§ **To do**: Repeat the entire listing below exactly.
BEGIN Dataset section
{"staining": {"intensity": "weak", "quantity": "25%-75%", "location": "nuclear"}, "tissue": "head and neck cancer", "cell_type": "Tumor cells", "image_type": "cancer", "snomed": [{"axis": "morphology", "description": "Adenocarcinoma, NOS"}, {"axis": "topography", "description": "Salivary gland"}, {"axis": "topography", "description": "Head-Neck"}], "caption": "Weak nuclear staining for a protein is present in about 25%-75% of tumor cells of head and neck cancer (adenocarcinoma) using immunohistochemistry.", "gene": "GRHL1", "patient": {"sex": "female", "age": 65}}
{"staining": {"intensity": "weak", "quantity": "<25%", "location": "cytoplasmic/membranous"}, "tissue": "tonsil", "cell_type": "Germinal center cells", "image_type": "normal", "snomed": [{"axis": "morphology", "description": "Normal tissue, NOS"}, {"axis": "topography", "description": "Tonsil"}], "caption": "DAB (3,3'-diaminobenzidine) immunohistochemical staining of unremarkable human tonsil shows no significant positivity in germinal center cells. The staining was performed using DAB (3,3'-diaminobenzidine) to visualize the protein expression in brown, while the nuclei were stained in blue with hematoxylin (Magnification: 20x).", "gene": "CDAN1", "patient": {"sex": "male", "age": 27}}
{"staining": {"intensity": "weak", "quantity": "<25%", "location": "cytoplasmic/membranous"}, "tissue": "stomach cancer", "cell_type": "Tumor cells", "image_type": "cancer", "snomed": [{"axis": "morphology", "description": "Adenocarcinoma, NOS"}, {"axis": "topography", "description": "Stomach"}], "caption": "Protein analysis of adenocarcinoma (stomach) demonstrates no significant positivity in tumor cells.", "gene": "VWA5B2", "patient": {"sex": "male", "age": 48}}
END Dataset section
§ **Task output**:
{"staining": {"intensity": "weak", "quantity": "25%-75%", "location": "nuclear"}, "tissue": "head and neck cancer", "cell_type": "Tumor cells", "image_type": "cancer", "snomed": [{"axis": "morphology", "description": "Adenocarcinoma, NOS"}, {"axis": "topography", "description": "Salivary gland"}, {"axis": "topography", "description": "Head-Neck"}], "caption": "Weak nuclear staining for a protein is present in about 25%-75% of tumor cells of head and neck cancer (adenocarcinoma) using immunohistochemistry.", "gene": "GRHL1", "patient": {"sex": "female", "age": 65}}
{"staining": {"intensity": "weak", "quantity": "<25%", "location": "cytoplasmic/membranous"}, "tissue": "tonsil", "cell_type": "Germinal center cells", "image_type": "normal", "snomed": [{"axis": "morphology", "description": "Normal tissue, NOS"}, {"axis": "topography", "description": "Tonsil"}], "caption": "DAB (3,3'-diaminobenzidine) immunohistochemical staining of unremarkable human tonsil shows no significant positivity in germinal center cells. The staining was performed using DAB (3,3'-diaminobenzidine) to visualize the protein expression in brown, while the nuclei were stained in blue with hematoxylin (Magnification: 20x).", "gene": "CDAN1", "patient": {"sex": "male", "age": 27}}
{"staining": {"intensity": "weak", "quantity": "<25%", "location": "cytoplasmic/membranous"}, "tissue": "stomach cancer", "cell_type": "Tumor cells", "image_type": "cancer", "snomed": [{"axis": "morphology", "description": "Adenocarcinoma, NOS"}, {"axis": "topography", "description": "Stomach"}], "caption": "Protein analysis of adenocarcinoma (stomach) demonstrates no significant positivity in tumor cells.", "gene": "VWA5B2", "patient": {"sex": "male", "age": 48}}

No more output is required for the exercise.